Da Pamela Genini a Giordana Di Stefano: quando anche il racconto dei femminicidi diventa violenza
Tra le voci che da anni lottano per cambiare questa narrazione c’è Vera Squatrito, madre di Giordana Di Stefano, uccisa con 48 coltellate a vent’anni, dal suo ex compagno nel 2015. Dopo dieci anni, Vera ha trovato le parole per raccontare sua figlia Giordana in un libro, in uscita il 30 ottobre per Algra Editore, già in preordine sulle principali piattaforme. «Ho aspettato dieci anni prima di scriverlo perché avevo paura», racconta. «Non sapevo da dove cominciare, né se sarei riuscita a raccontare la storia di mia figlia Giordana, uccisa con 48 coltellate.

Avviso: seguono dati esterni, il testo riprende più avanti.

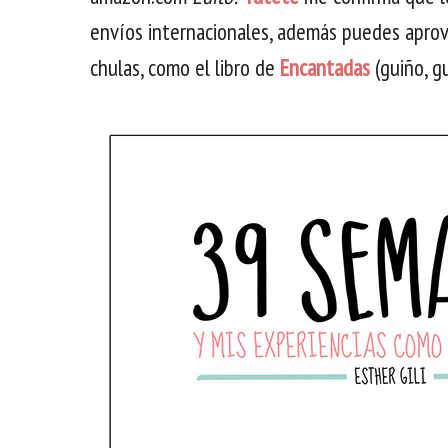
envíos internacionales, además puedes aprov
chulas, como el libro de
Encantadas
(guiño, gu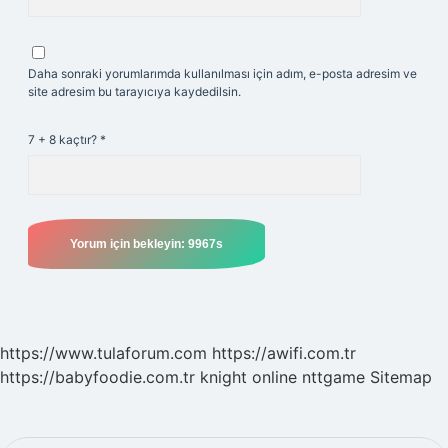
Daha sonraki yorumlarımda kullanılması için adım, e-posta adresim ve
site adresim bu tarayıcıya kaydedilsin.
7 + 8 kaçtır?
*
https://www.tulaforum.com
https://awifi.com.tr
https://babyfoodie.com.tr
knight online
nttgame
Sitemap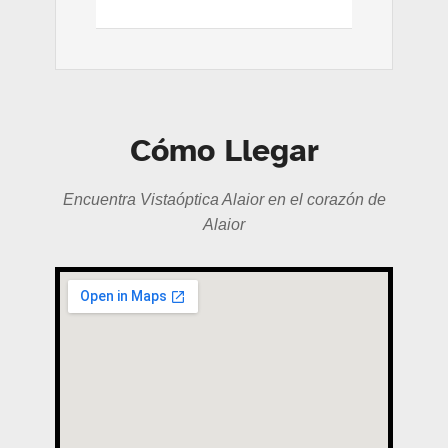
Cómo Llegar
Encuentra Vistaóptica Alaior en el corazón de
Alaior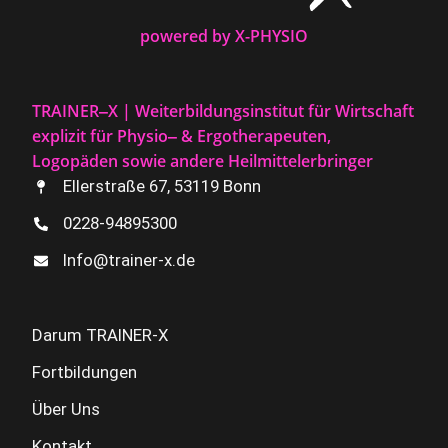
powered by X-PHYSIO
TRAINER‒X | Weiterbildungsinstitut für Wirtschaft
explizit für Physio‒ & Ergotherapeuten,
Logopäden sowie andere Heilmittelerbringer
Ellerstraße 67, 53119 Bonn
0228-94895300
Info@trainer-x.de
Darum TRAINER-X
Fortbildungen
Über Uns
Kontakt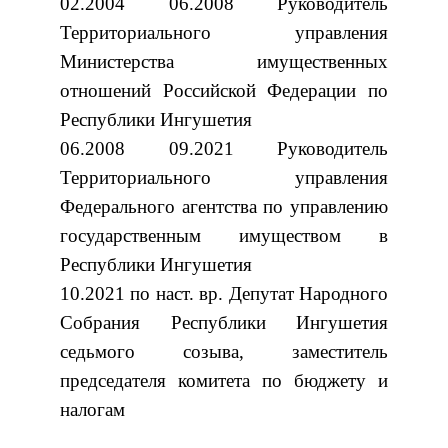
02.2004 06.2008 Руководитель
Территориального управления
Министерства имущественных
отношений Российской Федерации по
Республики Ингушетия
06.2008 09.2021 Руководитель
Территориального управления
Федерального агентства по управлению
государственным имуществом в
Республики Ингушетия
10.2021 по наст. вр. Депутат Народного
Собрания Республики Ингушетия
седьмого созыва, заместитель
председателя комитета по бюджету и
налогам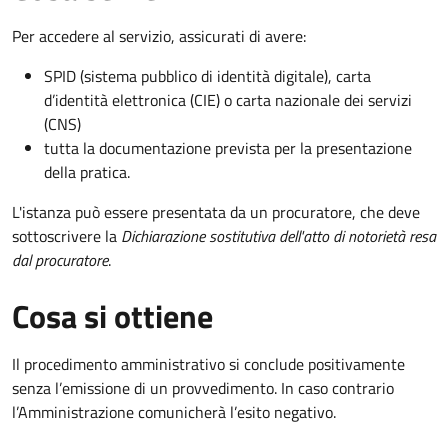
Per accedere al servizio, assicurati di avere:
SPID (sistema pubblico di identità digitale), carta
d’identità elettronica (CIE) o carta nazionale dei servizi
(CNS)
tutta la documentazione prevista per la presentazione
della pratica.
L'istanza può essere presentata da un procuratore, che deve
sottoscrivere la
Dichiarazione sostitutiva dell'atto di notorietà resa
dal procuratore
.
Cosa si ottiene
Il procedimento amministrativo si conclude positivamente
senza l’emissione di un provvedimento. In caso contrario
l’Amministrazione comunicherà l’esito negativo.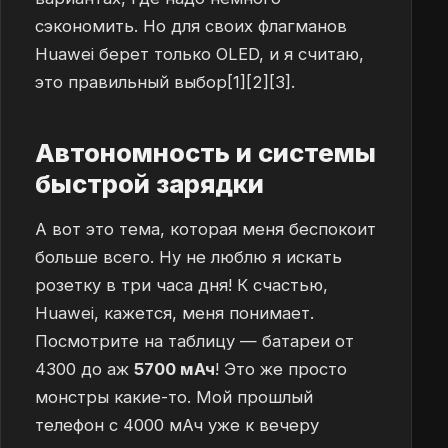
сэкономить. Но для своих флагманов
Huawei берет только OLED, и я считаю,
это правильный выбор[1][2][3].
Автономность и системы
быстрой зарядки
А вот это тема, которая меня беспокоит
больше всего. Ну не люблю я искать
розетку в три часа дня! К счастью,
Huawei, кажется, меня понимает.
Посмотрите на таблицу — батареи от
4300 до аж
5700 мАч
! Это же просто
монстры какие-то. Мой прошлый
телефон с 4000 мАч уже к вечеру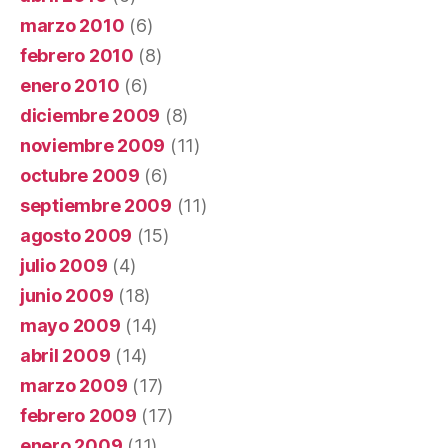
marzo 2010
(6)
febrero 2010
(8)
enero 2010
(6)
diciembre 2009
(8)
noviembre 2009
(11)
octubre 2009
(6)
septiembre 2009
(11)
agosto 2009
(15)
julio 2009
(4)
junio 2009
(18)
mayo 2009
(14)
abril 2009
(14)
marzo 2009
(17)
febrero 2009
(17)
enero 2009
(11)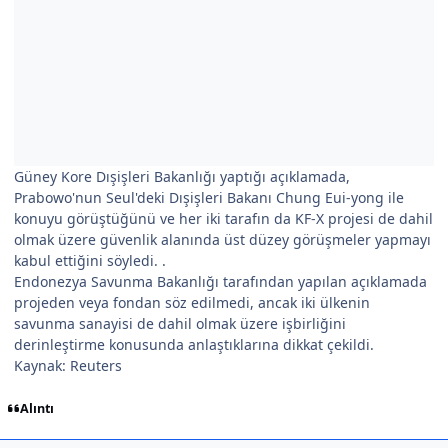
Güney Kore Dışişleri Bakanlığı yaptığı açıklamada,
Prabowo'nun Seul'deki Dışişleri Bakanı Chung Eui-yong ile
konuyu görüştüğünü ve her iki tarafın da KF-X projesi de dahil
olmak üzere güvenlik alanında üst düzey görüşmeler yapmayı
kabul ettiğini söyledi. .
Endonezya Savunma Bakanlığı tarafından yapılan açıklamada
projeden veya fondan söz edilmedi, ancak iki ülkenin
savunma sanayisi de dahil olmak üzere işbirliğini
derinleştirme konusunda anlaştıklarına dikkat çekildi.
Kaynak: Reuters
Alıntı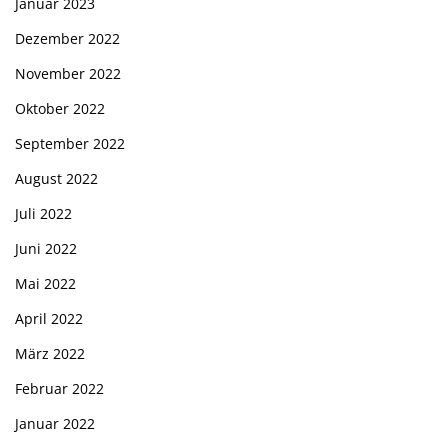
Januar 2023
Dezember 2022
November 2022
Oktober 2022
September 2022
August 2022
Juli 2022
Juni 2022
Mai 2022
April 2022
März 2022
Februar 2022
Januar 2022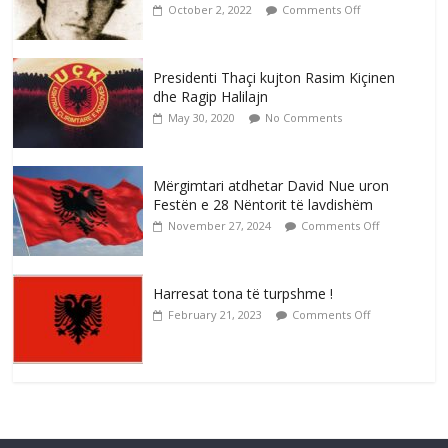
October 2, 2022
Comments Off
Presidenti Thaçi kujton Rasim Kiçinen
dhe Ragip Halilajn
May 30, 2020
No Comments
Mërgimtari atdhetar David Nue uron
Festën e 28 Nëntorit të lavdishëm
November 27, 2024
Comments Off
Harresat tona të turpshme !
February 21, 2023
Comments Off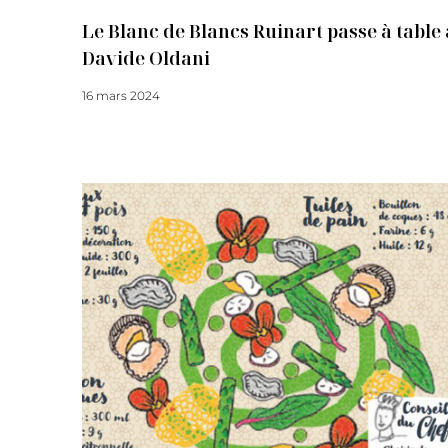
Le Blanc de Blancs Ruinart passe à table 
Davide Oldani
16 mars 2024
Lire la suite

Era difficile immaginare di trovare le parole giuste per raccontare il suo cammino, i suoi sogni, le sue speranze, senza che il dolore della sua atroce morte innaturale mi travolgesse completamente. L’idea è nata rileggendo la sua vita, passo dopo passo. Ho capito che non dovevo partire dalla fine, ma dall’inizio. Ripercorrere i suoi vent’anni mi ha aiutata a trasformare una ferita profonda in qualcosa che continua a vivere: un ramo di fiori che cresce».
Un’immagine che Giordana aveva tatuato sul suo corpo. «Quel ramo lo abbiamo tatuato insieme, 5 mesi prima della sua morte, nel giorno del suo compleanno. Lo aveva scelto lei: un ramo di fiori con una farfalla che prende il volo. Oggi è il simbolo della sua libertà, e di una memoria che non smetterà mai di fiorire». Il libro nasce anche dal bisogno di restituire voce a una ragazza che prima di essere una vittima di femminicidio è una persona con sogni, passioni, desideri. Di recente, Vera Squatrito ha commentato la decisione di Filippo Turetta, assassino di Giulia Cecchettin, di rinunciare all’appello: «Un gesto che, in apparenza, potrebbe sembrare un’assunzione di responsabilità, un primo passo verso la presa di coscienza del male commesso. Ma non possiamo evitare di porci una domanda scomoda: è davvero un atto di pentimento o è l’inizio di una strategia per ottenere i benefici previsti dalla legge? Perché da carnefice si tenta ora di assumere il volto del detenuto modello, pronto a intraprendere un percorso di “rieducazione”. In questo modo, come spesso accade, si aprirà la possibilità di accedere alla giustizia riparativa, ai permessi premio, e a tutto quel sistema che, sotto il nome di reinserimento, rischia di dimenticare troppo in fretta il valore della vita tolta».
Non è un caso isolato. «L’assassino di Giordana Di Stefano», continua Vera Squatrito, «ha scontato dieci anni di carcere. Finora non ha ottenuto permessi, che io sappia, non ne sono certa e in ogni caso non ho il diritto di esserne informata ed è per questo che mi guardo le spalle ogni istante della giornata, ma potrà usufruirne, proprio perché la legge glielo consente. Dieci anni: un tempo che sembra una formalità per chi ha tolto una vita, mentre per le famiglie delle vittime è un dolore che non si prescrive mai. Chi tutela davvero le vittime? Chi protegge i loro diritti, chi garantisce giustizia agli orfani di femminicidio, che crescono con il peso di una tragedia e con lo Stato che spesso si volta dall’altra parte? Viviamo in un sistema dove la pena certa è un miraggio, dove anche gli assassini possono sperare in una nuova vita, mentre le loro vittime non avranno mai più voce. Non si tratta di giustizia, ma di dimenticanza legalizzata. E uno Stato che dimentica le sue vittime, non può definirsi davvero giusto».